Requirement >>
Please print every record below exactly as it appears, but leave out the pictures.

Dataset content >>
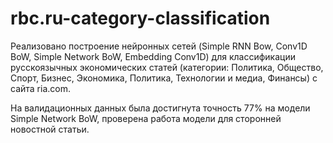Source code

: # rbc.ru-category-classification

Реализовано построение нейронных сетей (Simple RNN Bow, Conv1D BoW, Simple Network BoW, Embedding Conv1D) для классификации русскоязычных экономических статей (категории: Политика, Общество, Спорт, Бизнес, Экономика, Политика, Технологии и медиа, Финансы) с сайта ria.com. 

На валидационных данных была достигнута точность 77% на модели Simple Network BoW, проверена работа модели для сторонней новостной статьи.
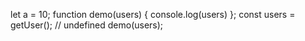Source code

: <!-- Asynchronous in Javascript -->
let a = 10;
function demo(users) {
    console.log(users)
};
                                                                const users = getUser(); // undefined
demo(users);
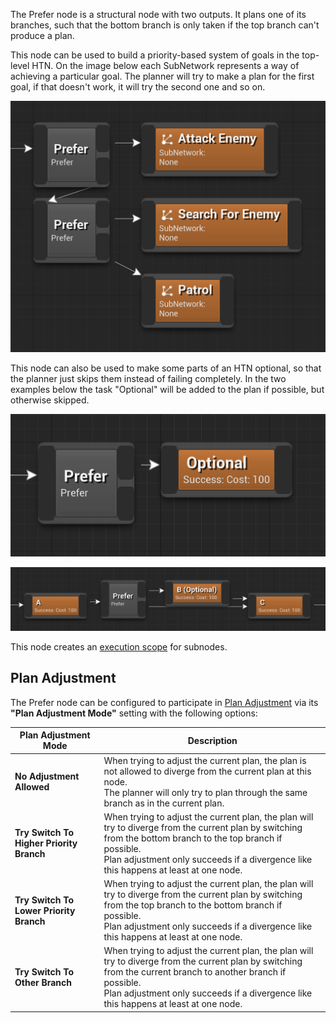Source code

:
The Prefer node is a structural node with two outputs. It plans one of its branches, such that the bottom branch is only taken if the top branch can't produce a plan.

This node can be used to build a priority-based system of goals in the top-level HTN. On the image below each SubNetwork represents a way of achieving a particular goal. The planner will try to make a plan for the first goal, if that doesn't work, it will try the second one and so on.

![Prefer nodes being used to create a priority list of goals](_media/prefer_goals.png ':size=800')

This node can also be used to make some parts of an HTN optional, so that the planner just skips them instead of failing completely. In the two examples below the task "Optional" will be added to the plan if possible, but otherwise skipped.

![A Prefer node being used to make a task optional](_media/prefer_optional_simple.png ':size=800')

![A Prefer node being used to make a task in a sequence of tasks optional](_media/prefer_optional_complex.png ':size=800')

This node creates an [execution scope](decorator?id=execution-scope) for subnodes.

## Plan Adjustment

The Prefer node can be configured to participate in [Plan Adjustment](replanning?id=plan-adjustment) via its **"Plan Adjustment Mode"** setting with the following options:

Plan Adjustment Mode|Description
---|---
**No Adjustment Allowed**|When trying to adjust the current plan, the plan is not allowed to diverge from the current plan at this node.<br>The planner will only try to plan through the same branch as in the current plan.
**Try Switch To Higher Priority Branch**|When trying to adjust the current plan, the plan will try to diverge from the current plan by switching from the bottom branch to the top branch if possible.<br>Plan adjustment only succeeds if a divergence like this happens at least at one node.
**Try Switch To Lower Priority Branch**|When trying to adjust the current plan, the plan will try to diverge from the current plan by switching from the top branch to the bottom branch if possible.<br>Plan adjustment only succeeds if a divergence like this happens at least at one node.
**Try Switch To Other Branch**|When trying to adjust the current plan, the plan will try to diverge from the current plan by switching from the current branch to another branch if possible.<br>Plan adjustment only succeeds if a divergence like this happens at least at one node.
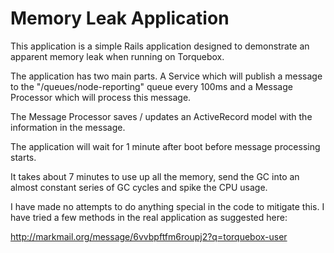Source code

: # Memory Leak Application

This application is a simple Rails application designed to demonstrate
an apparent memory leak when running on Torquebox.

The application has two main parts. A Service which will publish 
a message to the "/queues/node-reporting" queue every 100ms and a 
Message Processor which will process this message.

The Message Processor saves / updates an ActiveRecord model with the
information in the message.

The application will wait for 1 minute after boot before message
processing starts. 

It takes about 7 minutes to use up all the memory, send the GC into 
an almost constant series of GC cycles and spike the CPU usage.

I have made no attempts to do anything special in the code to mitigate
this. I have tried a few methods in the real application as suggested
here:

http://markmail.org/message/6vvbpftfm6roupj2?q=torquebox-user


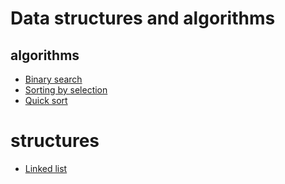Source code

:# Data structures and algorithms


## algorithms
- [Binary search](/algorithms/binary_search)
- [Sorting by selection](/algorithms/sorting_by_selection)
- [Quick sort](/algorithms/quick_sort)

# structures
- [Linked list](/structures/linked_list)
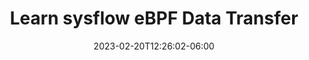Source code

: ---
title: "Learn sysflow eBPF Data Transfer"
date: 2023-02-20T12:26:02-06:00
draft: false
# description
description: "Learn sysflow eBPF Data Transfer"
type : "learning-center"
weight: 1
---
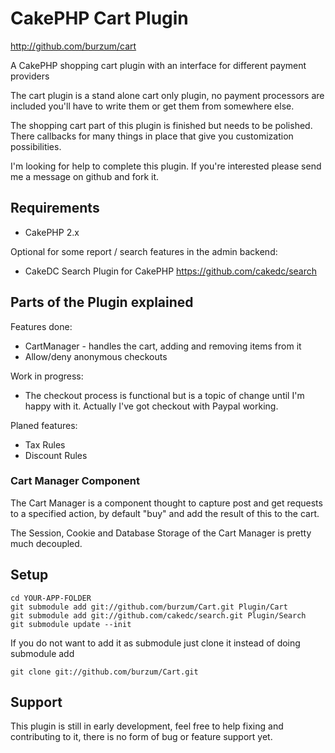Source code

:# CakePHP Cart Plugin #

http://github.com/burzum/cart

A CakePHP shopping cart plugin with an interface for different payment providers

The cart plugin is a stand alone cart only plugin, no payment processors are included you'll have to write them or get them from somewhere else.

The shopping cart part of this plugin is finished but needs to be polished. There callbacks for many things in place that give you customization possibilities.

I'm looking for help to complete this plugin. If you're interested please send me a message on github and fork it.

## Requirements

 * CakePHP 2.x

Optional for some report / search features in the admin backend:

 * CakeDC Search Plugin for CakePHP https://github.com/cakedc/search

## Parts of the Plugin explained 

Features done:

 * CartManager - handles the cart, adding and removing items from it
 * Allow/deny anonymous checkouts

Work in progress:

 * The checkout process is functional but is a topic of change until I'm happy with it. Actually I've got checkout with Paypal working.

Planed features:

 * Tax Rules
 * Discount Rules

### Cart Manager Component

The Cart Manager is a component thought to capture post and get requests to a specified action, by default "buy" and add the result of this to the cart.

The Session, Cookie and Database Storage of the Cart Manager is pretty much decoupled.

## Setup

	cd YOUR-APP-FOLDER
	git submodule add git://github.com/burzum/Cart.git Plugin/Cart
	git submodule add git://github.com/cakedc/search.git Plugin/Search
	git submodule update --init

If you do not want to add it as submodule just clone it instead of doing submodule add

	git clone git://github.com/burzum/Cart.git

## Support

This plugin is still in early development, feel free to help fixing and contributing to it, there is no form of bug or feature support yet.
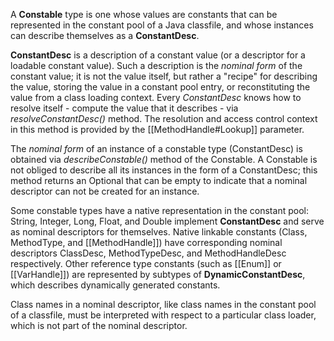 A **Constable** type is one whose values are constants that can be represented in the constant pool of a Java classfile, and whose instances can describe themselves as a **ConstantDesc**.

**ConstantDesc** is a description of a constant value (or a descriptor for a loadable constant value). Such a description is the *nominal form* of the constant value; it is not the value itself, but rather a "recipe" for describing the value, storing the value in a constant pool entry, or reconstituting the value from a class loading context. Every *ConstantDesc* knows how to resolve itself - compute the value that it describes - via *resolveConstantDesc()* method. The resolution and access control context in this method is provided by the [[MethodHandle#Lookup]] parameter.

The *nominal form* of an instance of a constable type (ConstantDesc) is obtained via *describeConstable()* method of the Constable. A Constable is not obliged to describe all its instances in the form of a ConstantDesc; this method returns an Optional that can be empty to indicate that a nominal descriptor can not be created for an instance.

Some constable types have a native representation in the constant pool: String, Integer, Long, Float, and Double implement **ConstantDesc** and serve as nominal descriptors for themselves. Native linkable constants (Class, MethodType, and [[MethodHandle]]) have corresponding nominal descriptors ClassDesc, MethodTypeDesc, and MethodHandleDesc respectively. Other reference type constants (such as [[Enum]] or [[VarHandle]]) are represented by subtypes of **DynamicConstantDesc**, which describes dynamically generated constants.

Class names in a nominal descriptor, like class names in the constant pool of a classfile, must be interpreted with respect to a particular class loader, which is not part of the nominal descriptor.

Written answer >>
Source code

: # rbc.ru-category-classification

Реализовано построение нейронных сетей (Simple RNN Bow, Conv1D BoW, Simple Network BoW, Embedding Conv1D) для классификации русскоязычных экономических статей (категории: Политика, Общество, Спорт, Бизнес, Экономика, Политика, Технологии и медиа, Финансы) с сайта ria.com. 

На валидационных данных была достигнута точность 77% на модели Simple Network BoW, проверена работа модели для сторонней новостной статьи.
Source code

: <!-- Asynchronous in Javascript -->
let a = 10;
function demo(users) {
    console.log(users)
};
                                                                const users = getUser(); // undefined
demo(users);
Source code

:
The Prefer node is a structural node with two outputs. It plans one of its branches, such that the bottom branch is only taken if the top branch can't produce a plan.

This node can be used to build a priority-based system of goals in the top-level HTN. On the image below each SubNetwork represents a way of achieving a particular goal. The planner will try to make a plan for the first goal, if that doesn't work, it will try the second one and so on.

![Prefer nodes being used to create a priority list of goals](_media/prefer_goals.png ':size=800')

This node can also be used to make some parts of an HTN optional, so that the planner just skips them instead of failing completely. In the two examples below the task "Optional" will be added to the plan if possible, but otherwise skipped.

![A Prefer node being used to make a task optional](_media/prefer_optional_simple.png ':size=800')

![A Prefer node being used to make a task in a sequence of tasks optional](_media/prefer_optional_complex.png ':size=800')

This node creates an [execution scope](decorator?id=execution-scope) for subnodes.

## Plan Adjustment

The Prefer node can be configured to participate in [Plan Adjustment](replanning?id=plan-adjustment) via its **"Plan Adjustment Mode"** setting with the following options:

Plan Adjustment Mode|Description
---|---
**No Adjustment Allowed**|When trying to adjust the current plan, the plan is not allowed to diverge from the current plan at this node.<br>The planner will only try to plan through the same branch as in the current plan.
**Try Switch To Higher Priority Branch**|When trying to adjust the current plan, the plan will try to diverge from the current plan by switching from the bottom branch to the top branch if possible.<br>Plan adjustment only succeeds if a divergence like this happens at least at one node.
**Try Switch To Lower Priority Branch**|When trying to adjust the current plan, the plan will try to diverge from the current plan by switching from the top branch to the bottom branch if possible.<br>Plan adjustment only succeeds if a divergence like this happens at least at one node.
**Try Switch To Other Branch**|When trying to adjust the current plan, the plan will try to diverge from the current plan by switching from the current branch to another branch if possible.<br>Plan adjustment only succeeds if a divergence like this happens at least at one node.
Source code

: # Memory Leak Application

This application is a simple Rails application designed to demonstrate
an apparent memory leak when running on Torquebox.

The application has two main parts. A Service which will publish 
a message to the "/queues/node-reporting" queue every 100ms and a 
Message Processor which will process this message.

The Message Processor saves / updates an ActiveRecord model with the
information in the message.

The application will wait for 1 minute after boot before message
processing starts. 

It takes about 7 minutes to use up all the memory, send the GC into 
an almost constant series of GC cycles and spike the CPU usage.

I have made no attempts to do anything special in the code to mitigate
this. I have tried a few methods in the real application as suggested
here:

http://markmail.org/message/6vvbpftfm6roupj2?q=torquebox-user


Source code

:# Data structures and algorithms


## algorithms
- [Binary search](/algorithms/binary_search)
- [Sorting by selection](/algorithms/sorting_by_selection)
- [Quick sort](/algorithms/quick_sort)

# structures
- [Linked list](/structures/linked_list)
Source code

: ---
title: "Learn sysflow eBPF Data Transfer"
date: 2023-02-20T12:26:02-06:00
draft: false
# description
description: "Learn sysflow eBPF Data Transfer"
type : "learning-center"
weight: 1
---
Source code

:# CakePHP Cart Plugin #

http://github.com/burzum/cart

A CakePHP shopping cart plugin with an interface for different payment providers

The cart plugin is a stand alone cart only plugin, no payment processors are included you'll have to write them or get them from somewhere else.

The shopping cart part of this plugin is finished but needs to be polished. There callbacks for many things in place that give you customization possibilities.

I'm looking for help to complete this plugin. If you're interested please send me a message on github and fork it.

## Requirements

 * CakePHP 2.x

Optional for some report / search features in the admin backend:

 * CakeDC Search Plugin for CakePHP https://github.com/cakedc/search

## Parts of the Plugin explained 

Features done:

 * CartManager - handles the cart, adding and removing items from it
 * Allow/deny anonymous checkouts

Work in progress:

 * The checkout process is functional but is a topic of change until I'm happy with it. Actually I've got checkout with Paypal working.

Planed features:

 * Tax Rules
 * Discount Rules

### Cart Manager Component

The Cart Manager is a component thought to capture post and get requests to a specified action, by default "buy" and add the result of this to the cart.

The Session, Cookie and Database Storage of the Cart Manager is pretty much decoupled.

## Setup

	cd YOUR-APP-FOLDER
	git submodule add git://github.com/burzum/Cart.git Plugin/Cart
	git submodule add git://github.com/cakedc/search.git Plugin/Search
	git submodule update --init

If you do not want to add it as submodule just clone it instead of doing submodule add

	git clone git://github.com/burzum/Cart.git

## Support

This plugin is still in early development, feel free to help fixing and contributing to it, there is no form of bug or feature support yet.
 A **Constable** type is one whose values are constants that can be represented in the constant pool of a Java classfile, and whose instances can describe themselves as a **ConstantDesc**.

**ConstantDesc** is a description of a constant value (or a descriptor for a loadable constant value). Such a description is the *nominal form* of the constant value; it is not the value itself, but rather a "recipe" for describing the value, storing the value in a constant pool entry, or reconstituting the value from a class loading context. Every *ConstantDesc* knows how to resolve itself - compute the value that it describes - via *resolveConstantDesc()* method. The resolution and access control context in this method is provided by the [[MethodHandle#Lookup]] parameter.

The *nominal form* of an instance of a constable type (ConstantDesc) is obtained via *describeConstable()* method of the Constable. A Constable is not obliged to describe all its instances in the form of a ConstantDesc; this method returns an Optional that can be empty to indicate that a nominal descriptor can not be created for an instance.

Some constable types have a native representation in the constant pool: String, Integer, Long, Float, and Double implement **ConstantDesc** and serve as nominal descriptors for themselves. Native linkable constants (Class, MethodType, and [[MethodHandle]]) have corresponding nominal descriptors ClassDesc, MethodTypeDesc, and MethodHandleDesc respectively. Other reference type constants (such as [[Enum]] or [[VarHandle]]) are represented by subtypes of **DynamicConstantDesc**, which describes dynamically generated constants.

Class names in a nominal descriptor, like class names in the constant pool of a classfile, must be interpreted with respect to a particular class loader, which is not part of the nominal descriptor.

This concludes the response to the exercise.